Der Bedarf an Schlafbekleidung, speziell Schlafanzügen als Teil der Herrengarderobe, ist mehr als nur ein Stück Geschichte, das auf Notwendigkeit und Modernität zurückzuführen ist. Er erstreckt sich auf diesen so privaten Komfort und ermöglicht eine Art Beziehung zwischen den Sinnen und verschiedenen Entspannungszuständen, was zu einer echten Entwicklung eines gesunden Geisteszustands bei jedem Menschen führt. Es ist Komfort in seiner höchsten Form, da das Material der Schlafbekleidung oder des Schlafanzugs weiter geschnitten ist und nicht am Körper anliegt, was ein echtes Gefühl von Freiheit vermittelt. Dies ermöglicht ungehinderten Schlaf und sorgt dafür, dass die Blutzirkulation optimal bleibt und keine Blockaden während des Schlafs entstehen.
Obwohl die Schlafanzüge in letzter Zeit für viele Menschen zu einem Kleidungsstil für den Alltag und als wärmende Kleidung geworden sind, sollte man wissen, dass die Materialien, die für diese Designs für verschiedene Anlässe und Funktionen verwendet werden, ebenfalls vielfältig sind. Daher sollte man Schlafbekleidung nicht mit Alltagskleidung verwechseln.
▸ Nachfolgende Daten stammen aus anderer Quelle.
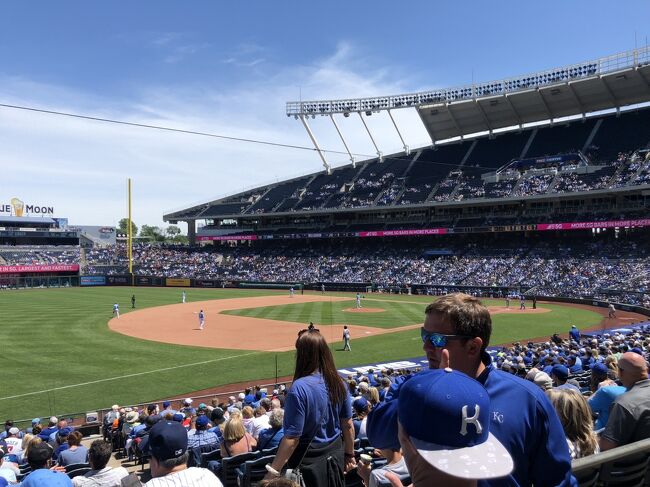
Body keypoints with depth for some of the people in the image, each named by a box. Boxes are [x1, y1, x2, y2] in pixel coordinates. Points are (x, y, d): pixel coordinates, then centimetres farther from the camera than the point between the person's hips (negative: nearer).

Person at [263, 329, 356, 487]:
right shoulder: (338, 383, -4)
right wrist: (350, 455, 18)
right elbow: (348, 425, 4)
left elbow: (292, 438, -22)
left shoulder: (300, 388, -23)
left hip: (310, 460, -6)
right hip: (336, 454, 6)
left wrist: (272, 472, -15)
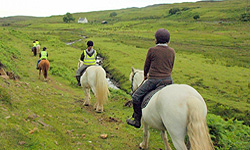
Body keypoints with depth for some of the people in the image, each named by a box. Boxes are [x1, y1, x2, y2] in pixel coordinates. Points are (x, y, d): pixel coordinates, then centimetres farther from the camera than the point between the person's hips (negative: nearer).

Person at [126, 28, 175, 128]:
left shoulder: (152, 50, -6)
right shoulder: (172, 51, 6)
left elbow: (146, 66, 5)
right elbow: (171, 67, 15)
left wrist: (146, 75, 25)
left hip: (154, 81, -5)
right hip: (168, 80, 5)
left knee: (136, 96, 9)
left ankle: (137, 121, 13)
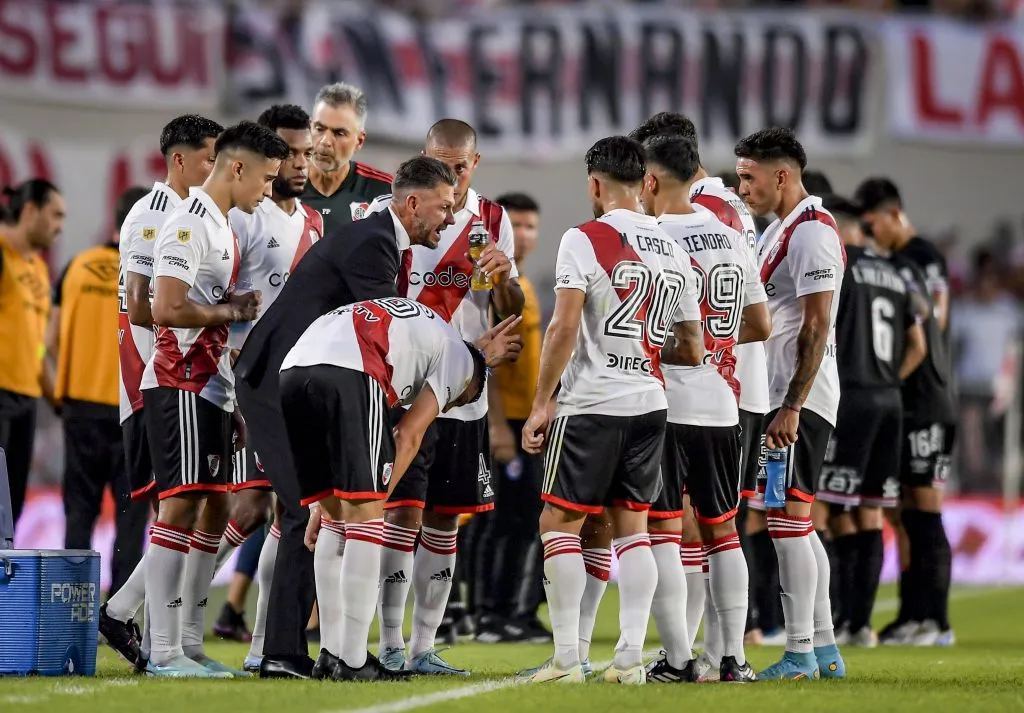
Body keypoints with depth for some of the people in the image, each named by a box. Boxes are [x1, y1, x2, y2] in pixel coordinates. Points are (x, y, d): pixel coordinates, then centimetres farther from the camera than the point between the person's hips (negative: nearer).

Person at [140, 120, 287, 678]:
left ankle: (189, 644, 14)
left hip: (211, 387, 10)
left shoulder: (221, 227, 19)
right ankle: (163, 651, -11)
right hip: (181, 386, -10)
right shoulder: (190, 224, -13)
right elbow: (166, 309, -23)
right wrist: (232, 310, -11)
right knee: (182, 504, -11)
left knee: (214, 508, 10)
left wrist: (234, 401, 19)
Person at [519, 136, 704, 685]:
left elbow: (564, 327, -14)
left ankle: (567, 656, -3)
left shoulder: (585, 240, -7)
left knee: (559, 524, 3)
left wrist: (540, 404, -9)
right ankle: (630, 657, 4)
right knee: (632, 527, 11)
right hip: (650, 406, 6)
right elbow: (692, 350, 12)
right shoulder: (674, 251, 11)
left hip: (591, 403, -6)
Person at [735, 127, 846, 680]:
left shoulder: (812, 232, -14)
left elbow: (816, 327, -19)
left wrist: (791, 406, -22)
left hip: (800, 402, -10)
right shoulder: (778, 230, 17)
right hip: (782, 398, 10)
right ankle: (824, 649, 16)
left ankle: (800, 654, -7)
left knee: (788, 520, -9)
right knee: (797, 524, 12)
Diese Alltagskleidung für zu Hause könnte ein Paar abgetragene Hemden und Hosen sein, die zu Hause übermäßig getragen werden; sie könnten eine Vielzahl von Kombinationen sein, zu denen ein lockerer und langsamer Lebensstil passt.
Der Bedarf an Stil in der Schlafbekleidung darf nicht unterschätzt werden, genauso wie man bei der Auswahl der üblichen Kleidung Wert legt, sollte auch der Schlafanzug in diese wichtigen Entscheidungen einbezogen werden.